# Leonardemo (demonardo?)

### Hey, look at this notebook running Python!

In [None]:
print "Hello, Jupyter!"
print 1+1
print " ".join(map( str.upper, ["i", "said", "hello,", "jupyter"]))

### Connecting to FireCloud

Let's import the FireCloud Python API. Shout out to the folks in CGA who maintain it!

In [None]:
import firecloud.api as fc

Is FC even up? This will be a short demo if it isn't:

In [None]:
health = fc.health()
print health.status_code, health.text

Let's list the names and namespaces of the first ten workspaces we can see:

In [None]:
workspaces = fc.list_workspaces().json()
map( lambda ws: ws["workspace"]["name"] + "/" + ws["workspace"]["namespace"], workspaces)[:10]

Yank our demo workspace:

In [None]:
demo_ws = fc.get_workspace("broad-dsde-firecloud-billing", "Notebooks-Demo").json()
print demo_ws["workspace"]["attributes"]["description"]

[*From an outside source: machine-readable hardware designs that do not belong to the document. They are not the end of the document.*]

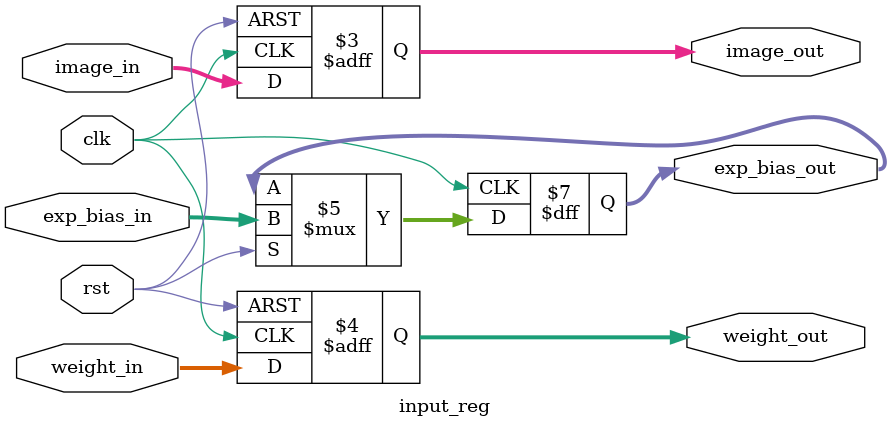
<source format=v>
module input_reg (input clk, rst, 
    input [71:0] image_in,
    input [35:0] weight_in, 
    input [4:0] exp_bias_in, 
    output reg [71:0] image_out, 
    output reg [35:0] weight_out, 
    output reg [4:0] exp_bias_out);

    always @(posedge clk or negedge rst) begin
        if (!rst) begin
            image_out <= 0;
            weight_out <= 0;
        end
        else begin
            image_out <= image_in;
            weight_out <= weight_in;
            exp_bias_out <= exp_bias_in;
        end
    end
    
endmodule
</source>
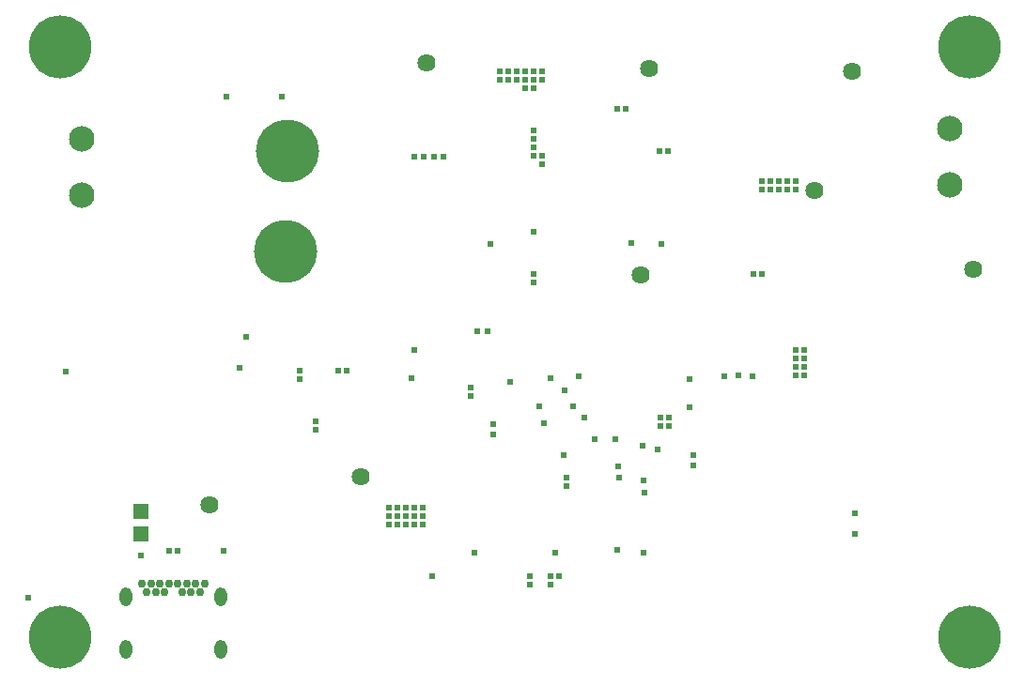
<source format=gbr>
G04*
G04 #@! TF.GenerationSoftware,Altium Limited,Altium Designer,24.2.2 (26)*
G04*
G04 Layer_Color=16711935*
%FSLAX44Y44*%
%MOMM*%
G71*
G04*
G04 #@! TF.SameCoordinates,8E206BF5-5000-4682-9AB4-4AEA4F1FC2D2*
G04*
G04*
G04 #@! TF.FilePolarity,Negative*
G04*
G01*
G75*
%ADD85C,1.6256*%
%ADD86C,2.3016*%
%ADD87O,1.1016X1.7016*%
%ADD88C,0.7516*%
%ADD89O,5.7016X5.6016*%
%ADD90O,5.6016X5.7016*%
%ADD91C,0.6096*%
%ADD106R,1.3716X1.3716*%
D85*
X828040Y631190D02*
D03*
X635000Y822960D02*
D03*
X835660Y817880D02*
D03*
X984250Y707390D02*
D03*
X1127760Y636270D02*
D03*
X1018540Y815340D02*
D03*
X575310Y449580D02*
D03*
X439420Y424180D02*
D03*
D86*
X1106170Y712470D02*
D03*
Y763270D02*
D03*
X323850Y754380D02*
D03*
Y703580D02*
D03*
D87*
X449480Y293790D02*
D03*
X364080D02*
D03*
Y341090D02*
D03*
X449480D02*
D03*
D88*
X402780Y352590D02*
D03*
X398780Y345590D02*
D03*
X394780Y352590D02*
D03*
X386780D02*
D03*
X378780D02*
D03*
X390780Y345590D02*
D03*
X382780D02*
D03*
X430780D02*
D03*
X422780D02*
D03*
X434780Y352590D02*
D03*
X426780D02*
D03*
X418780D02*
D03*
X414780Y345590D02*
D03*
X410780Y352590D02*
D03*
D89*
X509270Y742950D02*
D03*
X508000Y652780D02*
D03*
D90*
X304800Y304800D02*
D03*
Y836930D02*
D03*
X1123950D02*
D03*
Y304800D02*
D03*
D91*
X739140Y739140D02*
D03*
Y731520D02*
D03*
X731520Y762000D02*
D03*
Y754380D02*
D03*
Y746760D02*
D03*
Y739140D02*
D03*
X694690Y487680D02*
D03*
Y496570D02*
D03*
X554990Y544830D02*
D03*
X562610D02*
D03*
X534670Y491490D02*
D03*
X631190Y406400D02*
D03*
X806450Y383540D02*
D03*
X807720Y458470D02*
D03*
X804799Y483540D02*
D03*
X1021080Y397510D02*
D03*
Y416560D02*
D03*
X843280Y473710D02*
D03*
X830580Y445770D02*
D03*
X831290Y435163D02*
D03*
X760730Y440690D02*
D03*
Y448310D02*
D03*
X410590Y382270D02*
D03*
X402970D02*
D03*
X853440Y502920D02*
D03*
Y495300D02*
D03*
X845820Y502920D02*
D03*
Y495300D02*
D03*
X631190Y421640D02*
D03*
Y414020D02*
D03*
X623570Y421640D02*
D03*
Y414020D02*
D03*
Y406400D02*
D03*
X615950Y421640D02*
D03*
Y414020D02*
D03*
Y406400D02*
D03*
X608330Y421640D02*
D03*
Y414020D02*
D03*
Y406400D02*
D03*
X600710Y421640D02*
D03*
Y414020D02*
D03*
Y406400D02*
D03*
X727710Y351790D02*
D03*
Y359410D02*
D03*
X754380D02*
D03*
X746760D02*
D03*
Y351790D02*
D03*
X740410Y497840D02*
D03*
X759460Y527050D02*
D03*
X709930Y534670D02*
D03*
X674370Y529590D02*
D03*
Y521970D02*
D03*
X621030Y538480D02*
D03*
X623570Y563880D02*
D03*
X466090Y547370D02*
D03*
X534670Y499110D02*
D03*
X520700Y537210D02*
D03*
Y544830D02*
D03*
X472440Y575310D02*
D03*
X975360Y563880D02*
D03*
Y556260D02*
D03*
Y548640D02*
D03*
Y541020D02*
D03*
X967740Y563880D02*
D03*
Y556260D02*
D03*
Y548640D02*
D03*
Y541020D02*
D03*
X915670D02*
D03*
X967740Y716280D02*
D03*
Y708660D02*
D03*
X960120Y716280D02*
D03*
Y708660D02*
D03*
X952500Y716280D02*
D03*
Y708660D02*
D03*
X944880Y716280D02*
D03*
Y708660D02*
D03*
X937260Y716280D02*
D03*
Y708660D02*
D03*
Y632460D02*
D03*
X929640D02*
D03*
X829534Y477296D02*
D03*
X758520Y468630D02*
D03*
X786753Y483556D02*
D03*
X808660Y448310D02*
D03*
X772160Y539750D02*
D03*
X746760Y538480D02*
D03*
X777240Y502920D02*
D03*
X767080Y513080D02*
D03*
X736600D02*
D03*
X650240Y737870D02*
D03*
X641350D02*
D03*
X632460D02*
D03*
X623570D02*
D03*
X692150Y659130D02*
D03*
X852170Y742950D02*
D03*
X844550D02*
D03*
X819150Y660400D02*
D03*
X814070Y781050D02*
D03*
X806450D02*
D03*
X846811Y659335D02*
D03*
X739140Y815340D02*
D03*
Y807720D02*
D03*
X731520Y815340D02*
D03*
Y807720D02*
D03*
Y800100D02*
D03*
Y670560D02*
D03*
Y632460D02*
D03*
Y624840D02*
D03*
X723900Y815340D02*
D03*
Y807720D02*
D03*
Y800100D02*
D03*
X716280Y815340D02*
D03*
Y807720D02*
D03*
X708660Y815340D02*
D03*
Y807720D02*
D03*
X701040Y815340D02*
D03*
Y807720D02*
D03*
X504490Y792780D02*
D03*
X689610Y580390D02*
D03*
X928370Y539750D02*
D03*
X872236Y537210D02*
D03*
Y512490D02*
D03*
X751078Y381254D02*
D03*
X678180D02*
D03*
X875030Y468630D02*
D03*
Y459740D02*
D03*
X902970Y539750D02*
D03*
X830580Y381000D02*
D03*
X309601Y544161D02*
D03*
X275590Y340360D02*
D03*
X640080Y359410D02*
D03*
X452120Y382270D02*
D03*
X377190Y378460D02*
D03*
X680720Y580390D02*
D03*
X454660Y792480D02*
D03*
D106*
X377190Y397510D02*
D03*
Y417830D02*
D03*
M02*

</source>
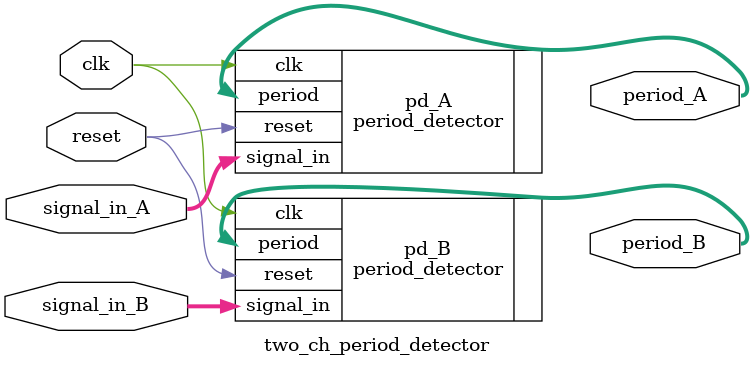
<source format=v>
module two_ch_period_detector (

	input wire clk,
   input wire reset,
   input wire [13:0] signal_in_A,
	input wire [13:0] signal_in_B,
   
	output wire [31:0] period_A,
	output wire [31:0] period_B
	
	);
	
	period_detector pd_A (
    .clk(clk),                                 // GANTI
    .reset(reset),                             // GANTI
    .signal_in(signal_in_A),
    .period(period_A)
);

period_detector pd_B (
    .clk(clk),
    .reset(reset),
    .signal_in(signal_in_B),
    .period(period_B)
);

		
endmodule
</source>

### Manipulating workspace data

In [None]:
fc.list_entity_types("broad-dsde-firecloud-billing", "Notebooks-Demo").json().keys()

Get the list of participants and all their attributes from the workspace.

In [None]:
participants = fc.get_entities("broad-dsde-firecloud-billing", "Notebooks-Demo", "participant").json()
print len(participants), "participants in this workspace"
participants

Time to get graphy. First, import pandas, and turn the returned JSON into a pandas DataFrame.

In [None]:
import pandas as pd
import numpy as np
%matplotlib inline
import matplotlib.pyplot as plt

In [None]:
def entity_to_row(entity):
    attrs = { "name": entity["name"]}
    attrs.update(entity["attributes"])
    attrs["age"] = int(attrs["age"])
    return attrs

cleaned_ents = map( entity_to_row, participants )

parts_df = pd.DataFrame.from_dict(cleaned_ents).set_index("name")
parts_df.head(10)

What does our distribution of participant ages look like?

In [None]:
parts_df.hist(column='age')

### Doing things with VCFs

Grab a gs:// path to a VCF from the participant set in the workspace

In [None]:
pset = fc.get_entity("broad-dsde-firecloud-billing", "Notebooks-Demo", "participant_set", "T2D_Cohort").json()
pset["attributes"]["snps_indels_svs_vcf"]

Use the Google Cloud python library to download it to disk

In [None]:
from google.cloud import storage
client = storage.Client()
bucket = client.get_bucket('fc-4236f90d-9fdc-4772-a3b8-f218d000b002')
blob = bucket.get_blob('participants_small.vcf')
blob.download_to_filename("participants_small.vcf")

You can call out to bash from notebooks. Here we grep to get the sample names.

In [None]:
! grep -m1 "#CHROM" participants_small.vcf | cut -f 10- | xargs -n 1

### HAIL support

In [None]:
from hail import *
hc = HailContext(sc)

bucket = 'gs://fc-4236f90d-9fdc-4772-a3b8-f218d000b002'

vcf = hc.import_vcf(bucket + '/participants_small.vcf')
vcf.write(bucket + '/participants_small.vds')

In [None]:
vds = hc.read(bucket + '/participants_small.vds').split_multi().sample_qc().variant_qc()
vds.export_variants(bucket + '/variantqc.tsv', 'Variant = v, va.qc.*')
vds.write(bucket + '/participants_small.qc.vds')

In [None]:
print 'count:'
print vds.count()
print 'summary report:'
print vds.summarize().report()
print 'sample annotation schema:'
print vds.sample_schema
print '\nvariant annotation schema:'
print vds.variant_schema